## [Instruction]
Look through the entries below. Say how many lines include "Завтрак", with nothing added.

(Before-and-after change records)
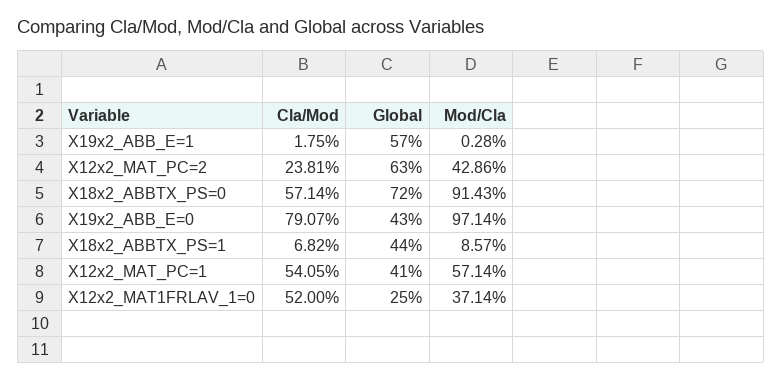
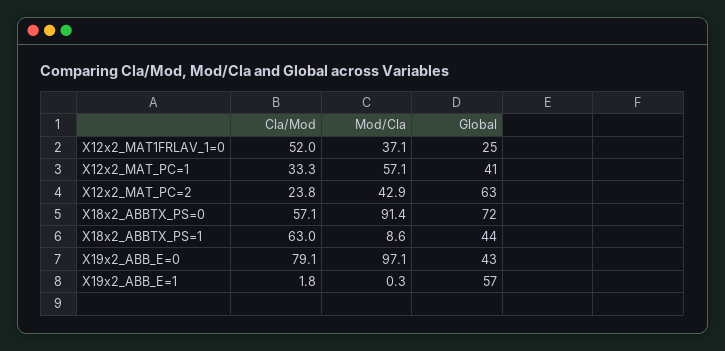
Cla/Mod, X18x2_ABBTX_PS=1: 6.82 -> 63
Cla/Mod, X12x2_MAT_PC=1: 54.05 -> 33.3

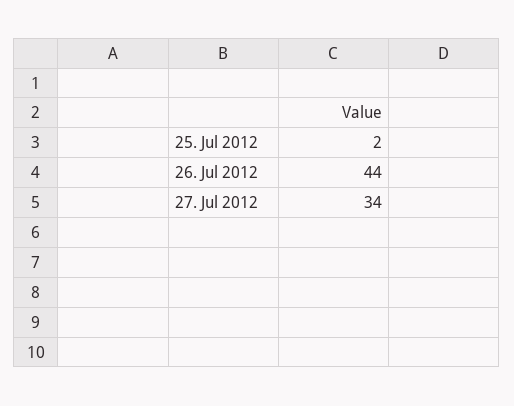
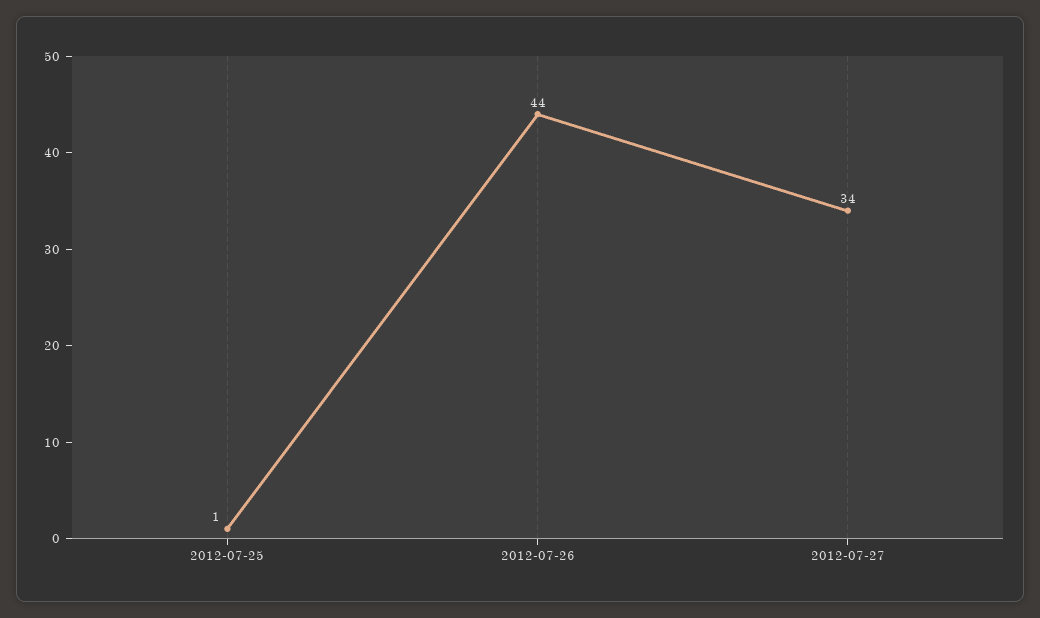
25. Jul 2012: 2 -> 1

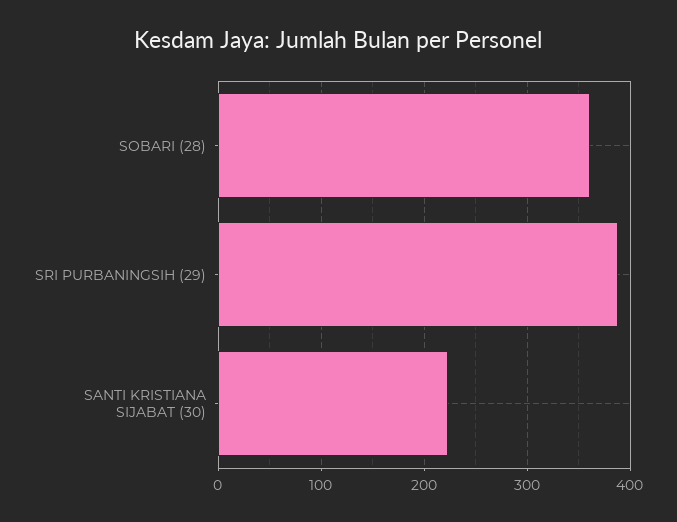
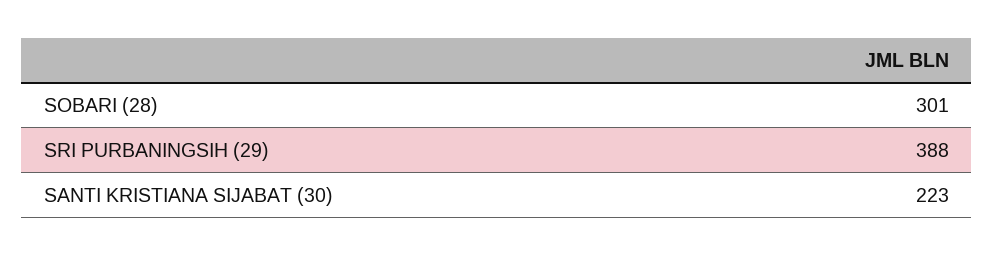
SOBARI (28): 360 -> 301

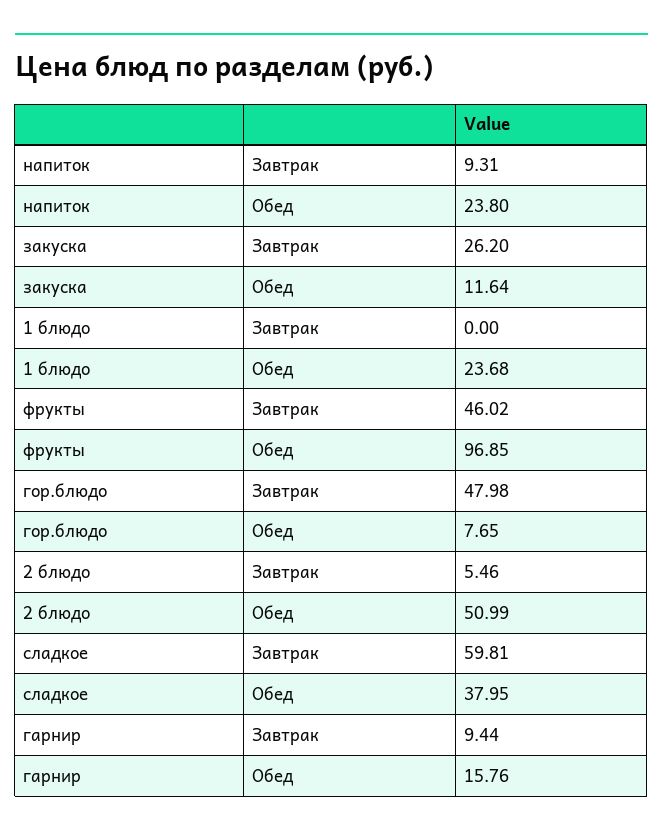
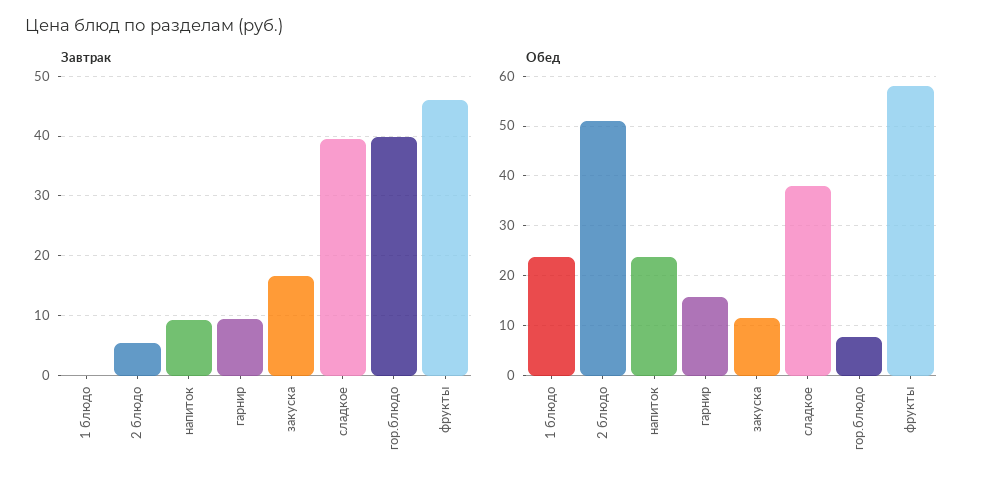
Завтрак, закуска: 26.2 -> 16
Обед, фрукты: 96.85 -> 58
Завтрак, гор.блюдо: 47.98 -> 40
Завтрак, сладкое: 59.81 -> 40

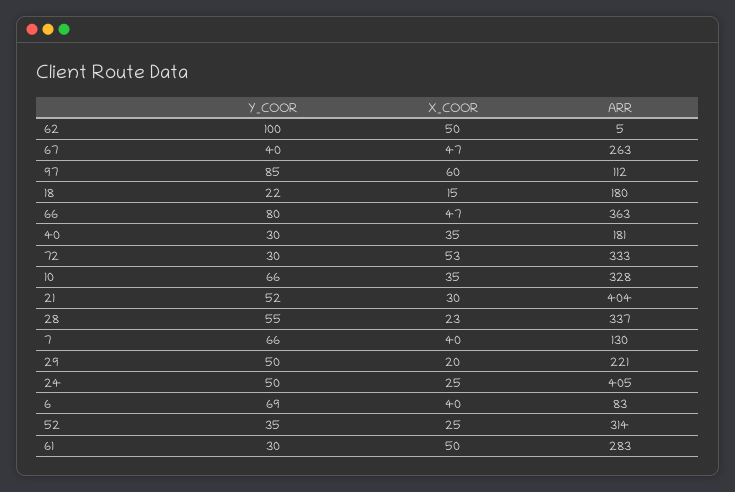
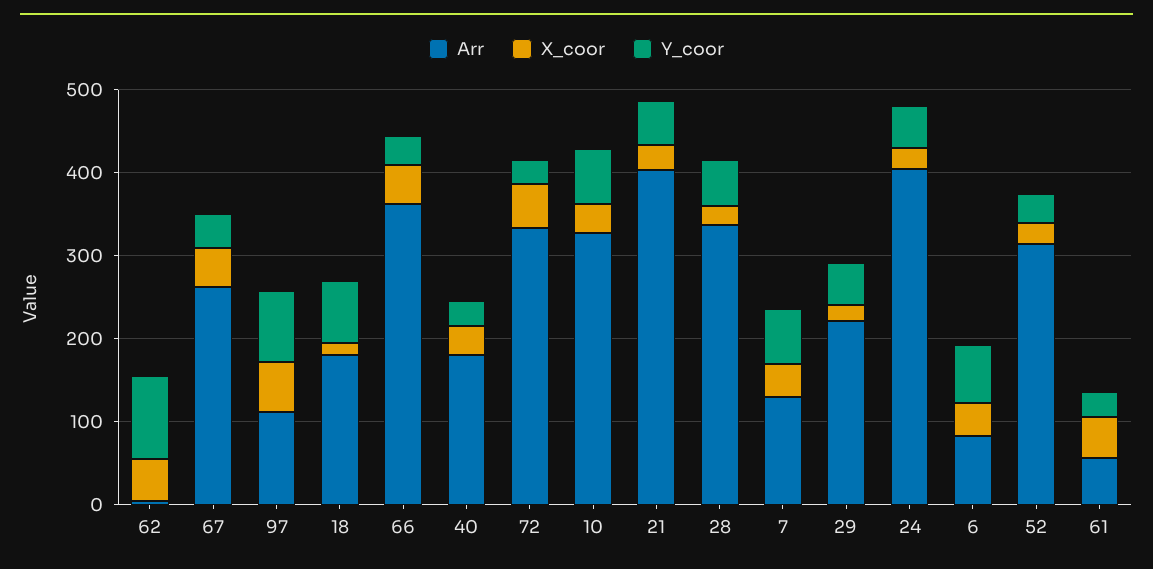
Y_COOR, 18: 22 -> 80
Y_COOR, 66: 80 -> 40
ARR, 61: 283 -> 60

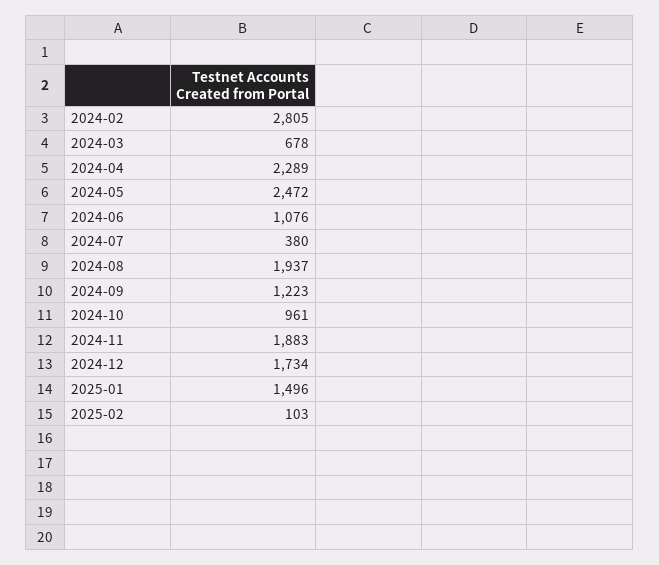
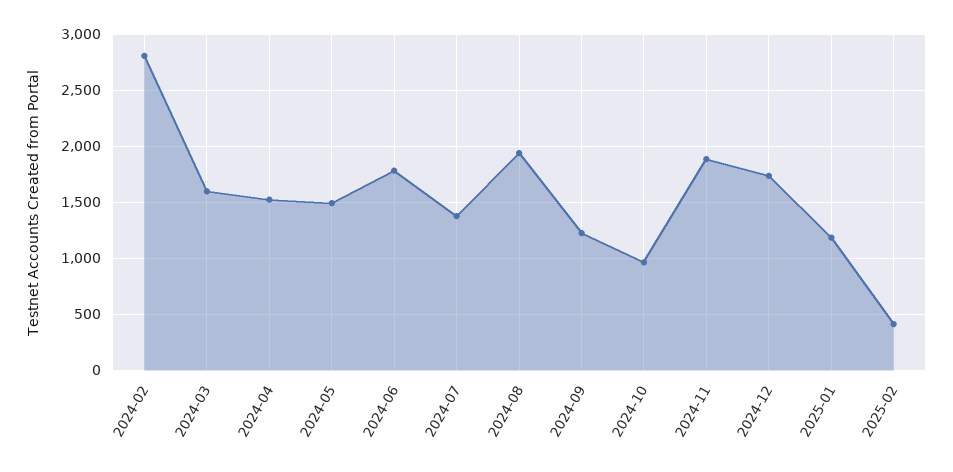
2024-03: 678 -> 1600
2024-04: 2289 -> 1500
2024-05: 2472 -> 1500
2024-06: 1076 -> 1800
2024-07: 380 -> 1400
2025-01: 1496 -> 1200
2025-02: 103 -> 400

## [Finished exercise]
3